Rhode Island authorities closed a four-year investigation into the collapse of 38 Studios with a decision not to bring criminal charges, saying that a bad business deal does not necessarily make it a crime.

Rhode Island's attorney general and the superintendent of the State Police there announced the decision yesterday, noting that the Rhode Island taxpayers, who guaranteed $89 million of 38 Studios' debt, would not be happy with it.

"A bad deal doesn't always equate to an indictment," Steven G. O'Donnell, the Rhode Island State Police superintendent, said at a news conference, as reported by The Boston Globe.

federal case alleging bank fraud in the deal still is pending. Two individuals have settled charges brought against them; the case is proceeding against a third person, Wells Fargo, and the Rhode Island Economic Development Corporation.

38 Studios was to have been the second act for the former baseball player Curt Schilling, who moved his venture from Massachusetts to Rhode Island in 2010 under a loan and incentives package, totaling $75 million, that was crafted by the Rhode Island Economic Development Corporation.

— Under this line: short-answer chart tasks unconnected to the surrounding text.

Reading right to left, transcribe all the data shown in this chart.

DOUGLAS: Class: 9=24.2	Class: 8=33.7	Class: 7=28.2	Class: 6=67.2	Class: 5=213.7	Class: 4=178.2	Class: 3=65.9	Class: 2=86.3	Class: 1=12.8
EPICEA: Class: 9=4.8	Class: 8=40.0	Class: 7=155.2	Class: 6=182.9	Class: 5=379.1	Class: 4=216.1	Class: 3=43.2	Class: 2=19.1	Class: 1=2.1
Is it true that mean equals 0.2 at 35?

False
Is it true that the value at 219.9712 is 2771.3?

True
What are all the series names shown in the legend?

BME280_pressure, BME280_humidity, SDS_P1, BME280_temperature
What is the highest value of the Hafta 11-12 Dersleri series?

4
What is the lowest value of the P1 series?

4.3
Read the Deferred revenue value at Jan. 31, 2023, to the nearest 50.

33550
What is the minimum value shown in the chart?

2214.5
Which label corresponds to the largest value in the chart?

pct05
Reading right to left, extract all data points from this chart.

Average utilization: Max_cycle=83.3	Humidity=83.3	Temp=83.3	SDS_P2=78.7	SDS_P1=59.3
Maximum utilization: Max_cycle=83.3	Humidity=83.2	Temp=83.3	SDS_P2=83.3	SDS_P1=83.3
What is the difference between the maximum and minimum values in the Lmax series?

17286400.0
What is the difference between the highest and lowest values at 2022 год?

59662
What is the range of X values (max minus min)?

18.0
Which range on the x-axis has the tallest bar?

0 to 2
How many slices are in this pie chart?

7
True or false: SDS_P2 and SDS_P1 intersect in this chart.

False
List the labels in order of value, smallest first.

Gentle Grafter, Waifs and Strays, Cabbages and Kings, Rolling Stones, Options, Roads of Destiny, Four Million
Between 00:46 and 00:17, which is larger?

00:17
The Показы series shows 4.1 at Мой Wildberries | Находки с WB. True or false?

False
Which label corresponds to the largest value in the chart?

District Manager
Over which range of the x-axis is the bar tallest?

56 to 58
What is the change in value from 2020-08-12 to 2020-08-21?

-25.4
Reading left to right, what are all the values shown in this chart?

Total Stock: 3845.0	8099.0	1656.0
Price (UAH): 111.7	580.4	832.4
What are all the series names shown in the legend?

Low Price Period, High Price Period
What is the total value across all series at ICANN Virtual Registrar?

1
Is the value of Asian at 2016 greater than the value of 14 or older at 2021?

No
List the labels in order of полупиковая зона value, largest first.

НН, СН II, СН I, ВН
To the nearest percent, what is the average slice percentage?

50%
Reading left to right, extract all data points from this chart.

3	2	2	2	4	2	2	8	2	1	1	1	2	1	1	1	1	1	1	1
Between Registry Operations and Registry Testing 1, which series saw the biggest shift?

But 38 Studios went bust in 2012, leaving Rhode Islanders on the hook for its bad debt. Various probes into the deal have revealed that even the size of the state loan package would not be enough to keep 38 Studios solvent while it made an MMO based on the Kingdoms of Amalur continuity. The game it did launch in 2012, Kingdoms of Amalur: Reckoning, was successful but faced wildly unreasonable assumptions about its sales potential.

O'Donnell said that State Police investigators, who interviewed more than 140 people, found that Rhode Island officials failed to do enough due diligence in analyzing the deal and 38's prospects for success with it. Schilling's celebrity, as a star pitcher for the Boston Red Sox in their championship years of 2004 and 2007, likely affected that lack of review, O'Donnell said.

Schilling himself went through personal bankruptcy after 38 Studios went bust and was sued by the state of Rhode Island in November 2012. Though he appeared not to be a target of the criminal investigation, Schilling still had strong words about its outcome.

The 38 Studios venture ended up a miserable experience for all involved, especially the 400 employees who lost their jobs and the taxpayers who had to back a bad deal. Rhode Island lawmakers were faced with the choice of picking up 38 Studios' loan payments or seeing its credit rating suffer. At one point, they debated willfully defaulting on its debt obligations, but the state has continued to make its payments. To date, the state has recouped about $17 million through financial settlements of the lawsuits brought against those responsible for the deal.